La diversité du genre dans le secteur maritime et portuaire présente une grande variation entre ces différents sous-secteurs, et selon l’Organisation Maritime Internationale (OMI), seuls 29 % de la main-d’œuvre globale du secteur sont des femmes.
Ainsi, il est nécessaire de dresser un panorama du secteur maritime et portuaire au féminin, afin de montrer la place qu’occupent les femmes dans celui-ci. La mixité dans le milieu professionnel maritime est devenue une obligation, tant au niveau international que national, et l’acquisition de la formation nécessaire pour partir en mer ne pose aucun problème.

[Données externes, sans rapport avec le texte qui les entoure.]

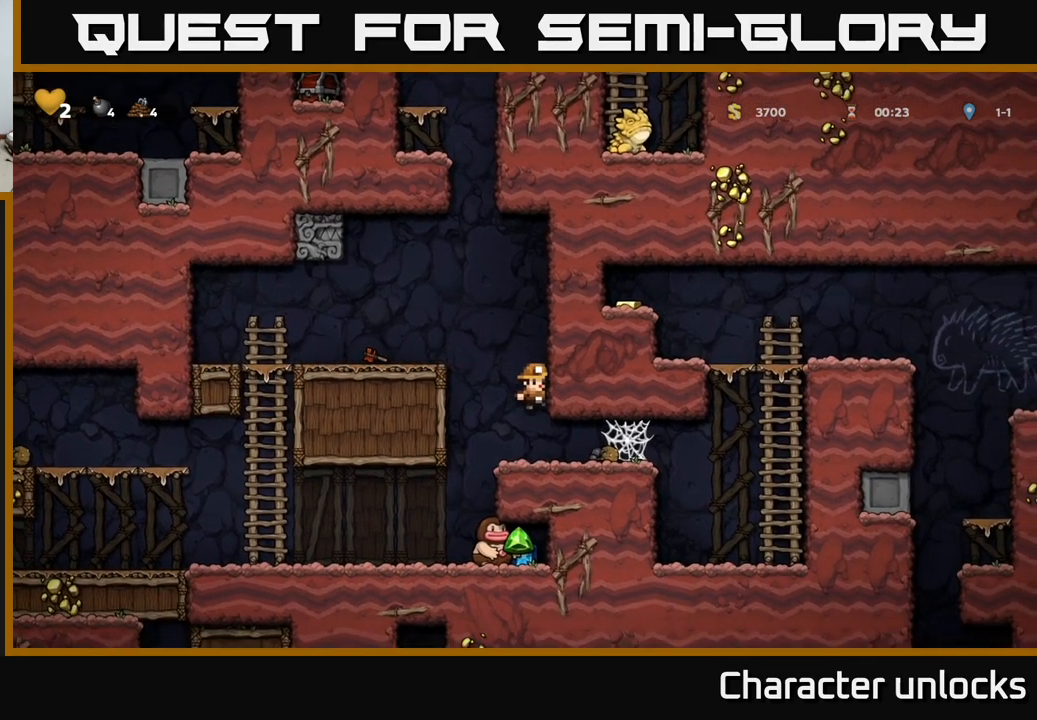
{"buttons": [], "events": [[83, "DPAD_LEFT", "down"], [233, "DPAD_LEFT", "up"], [267, "DPAD_RIGHT", "down"], [417, "DPAD_RIGHT", "up"]]}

Au Sénégal, des efforts importants ont été entrepris pour former du personnel féminin à des postes de navigants. Bien que la condition physique du marin soit une exigence pour exercer son métier, les nouvelles technologies, la transition écologique et les progrès de la numérisation offrent de nombreuses opportunités aux femmes marins de s’investir dans des métiers techniques et scientifiques.

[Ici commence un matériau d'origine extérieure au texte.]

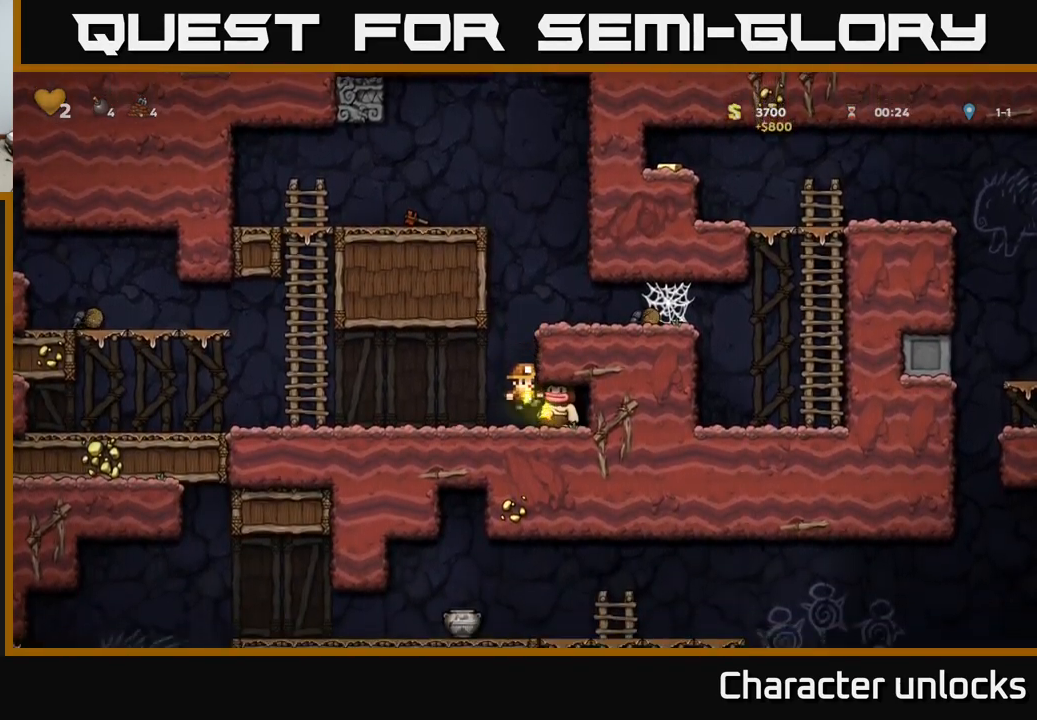
{"buttons": ["X"], "events": [[167, "A", "down"], [267, "A", "up"], [417, "X", "down"]]}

Si les femmes sont de plus en plus visibles dans les secteurs traditionnels de la mer, il semble intéressant de se pencher sur les statistiques des femmes qui embrassent des professions masculines.
L’Ecole Nationale de Formation maritime (ENFM), qui forme le personnel navigant nécessaire pour la flotte de commerce, de pêche, et de plaisance, a vu nombreux métiers se féminiser. Cela est attesté par une présence de plus en plus forte de femmes dans les sections de formation telles que celles des officiers chef de quart à la passerelle et chef de quart à la machine, des capitaines à la navigation côtière, ainsi que celle des mécaniciens puissance 200 Kw. Cette tendance haussière s’est surtout manifestée pendant les cinq dernières années, avec l’avènement de l’offshore (oil & gas).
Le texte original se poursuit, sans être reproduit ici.